*** Opening of Records ***

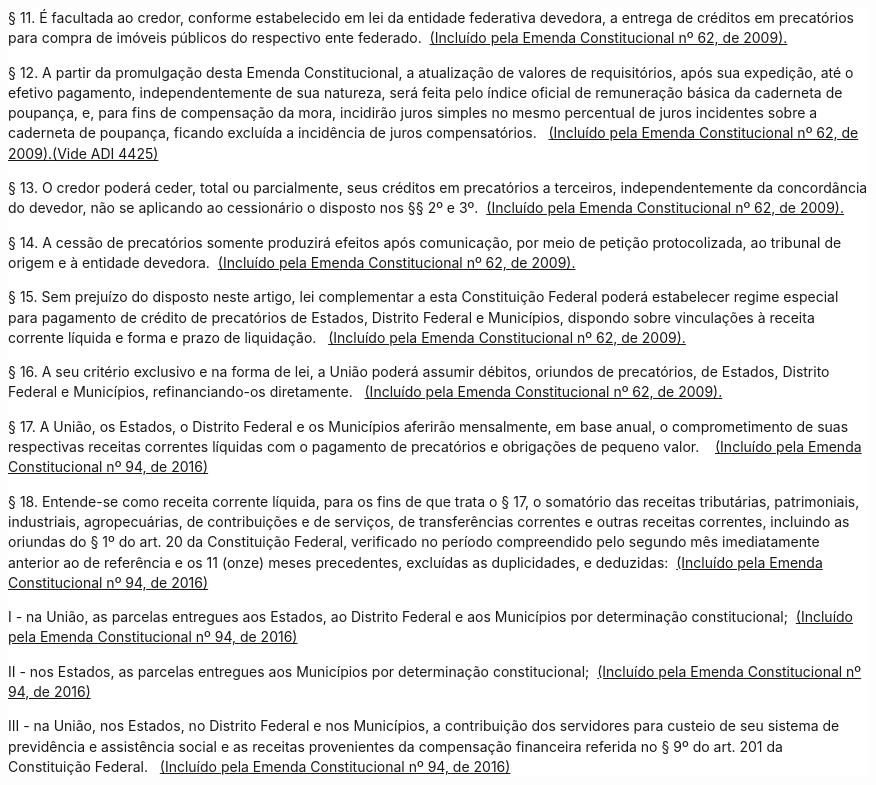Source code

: § 11. É facultada ao credor, conforme estabelecido em lei da entidade federativa devedora, a entrega de créditos em precatórios para compra de imóveis públicos do respectivo ente federado.  [\(Incluído pela Emenda Constitucional nº 62, de 2009\).](https://www.planalto.gov.br/ccivil_03/constituicao/Emendas/Emc/emc62.htm#art1)

§ 12. A partir da promulgação desta Emenda Constitucional, a atualização de valores de requisitórios, após sua expedição, até o efetivo pagamento, independentemente de sua natureza, será feita pelo índice oficial de remuneração básica da caderneta de poupança, e, para fins de compensação da mora, incidirão juros simples no mesmo percentual de juros incidentes sobre a caderneta de poupança, ficando excluída a incidência de juros compensatórios.   [\(Incluído pela Emenda Constitucional nº 62, de 2009\).](https://www.planalto.gov.br/ccivil_03/constituicao/Emendas/Emc/emc62.htm#art1)[\(Vide ADI 4425\)](http://www.stf.jus.br/portal/peticaoInicial/verPeticaoInicial.asp?base=ADIN&s1=4425&processo=4425)

§ 13. O credor poderá ceder, total ou parcialmente, seus créditos em precatórios a terceiros, independentemente da concordância do devedor, não se aplicando ao cessionário o disposto nos §§ 2º e 3º.  [\(Incluído pela Emenda Constitucional nº 62, de 2009\).](https://www.planalto.gov.br/ccivil_03/constituicao/Emendas/Emc/emc62.htm#art1)

§ 14. A cessão de precatórios somente produzirá efeitos após comunicação, por meio de petição protocolizada, ao tribunal de origem e à entidade devedora.  [\(Incluído pela Emenda Constitucional nº 62, de 2009\).](https://www.planalto.gov.br/ccivil_03/constituicao/Emendas/Emc/emc62.htm#art1)

§ 15. Sem prejuízo do disposto neste artigo, lei complementar a esta Constituição Federal poderá estabelecer regime especial para pagamento de crédito de precatórios de Estados, Distrito Federal e Municípios, dispondo sobre vinculações à receita corrente líquida e forma e prazo de liquidação.   [\(Incluído pela Emenda Constitucional nº 62, de 2009\).](https://www.planalto.gov.br/ccivil_03/constituicao/Emendas/Emc/emc62.htm#art1)

§ 16. A seu critério exclusivo e na forma de lei, a União poderá assumir débitos, oriundos de precatórios, de Estados, Distrito Federal e Municípios, refinanciando-os diretamente.   [\(Incluído pela Emenda Constitucional nº 62, de 2009\).](https://www.planalto.gov.br/ccivil_03/constituicao/Emendas/Emc/emc62.htm#art1)

§ 17. A União, os Estados, o Distrito Federal e os Municípios aferirão mensalmente, em base anual, o comprometimento de suas respectivas receitas correntes líquidas com o pagamento de precatórios e obrigações de pequeno valor.    [\(Incluído pela Emenda Constitucional nº 94, de 2016\)](https://www.planalto.gov.br/ccivil_03/constituicao/Emendas/Emc/emc94.htm#art1)

§ 18. Entende-se como receita corrente líquida, para os fins de que trata o § 17, o somatório das receitas tributárias, patrimoniais, industriais, agropecuárias, de contribuições e de serviços, de transferências correntes e outras receitas correntes, incluindo as oriundas do § 1º do art. 20 da Constituição Federal, verificado no período compreendido pelo segundo mês imediatamente anterior ao de referência e os 11 \(onze\) meses precedentes, excluídas as duplicidades, e deduzidas:  [\(Incluído pela Emenda Constitucional nº 94, de 2016\)](https://www.planalto.gov.br/ccivil_03/constituicao/Emendas/Emc/emc94.htm#art1)

I - na União, as parcelas entregues aos Estados, ao Distrito Federal e aos Municípios por determinação constitucional;  [\(Incluído pela Emenda Constitucional nº 94, de 2016\)](https://www.planalto.gov.br/ccivil_03/constituicao/Emendas/Emc/emc94.htm#art1)

II - nos Estados, as parcelas entregues aos Municípios por determinação constitucional;  [\(Incluído pela Emenda Constitucional nº 94, de 2016\)](https://www.planalto.gov.br/ccivil_03/constituicao/Emendas/Emc/emc94.htm#art1)

III - na União, nos Estados, no Distrito Federal e nos Municípios, a contribuição dos servidores para custeio de seu sistema de previdência e assistência social e as receitas provenientes da compensação financeira referida no § 9º do art. 201 da Constituição Federal.   [\(Incluído pela Emenda Constitucional nº 94, de 2016\)](https://www.planalto.gov.br/ccivil_03/constituicao/Emendas/Emc/emc94.htm#art1)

*** Close of Records ***

The answer should consist only of the lines from the one with "II - nos Estados, as" to the final line of the records above, retyped word for word.

__Response below__:
II - nos Estados, as parcelas entregues aos Municípios por determinação constitucional;  [\(Incluído pela Emenda Constitucional nº 94, de 2016\)](https://www.planalto.gov.br/ccivil_03/constituicao/Emendas/Emc/emc94.htm#art1)

III - na União, nos Estados, no Distrito Federal e nos Municípios, a contribuição dos servidores para custeio de seu sistema de previdência e assistência social e as receitas provenientes da compensação financeira referida no § 9º do art. 201 da Constituição Federal.   [\(Incluído pela Emenda Constitucional nº 94, de 2016\)](https://www.planalto.gov.br/ccivil_03/constituicao/Emendas/Emc/emc94.htm#art1)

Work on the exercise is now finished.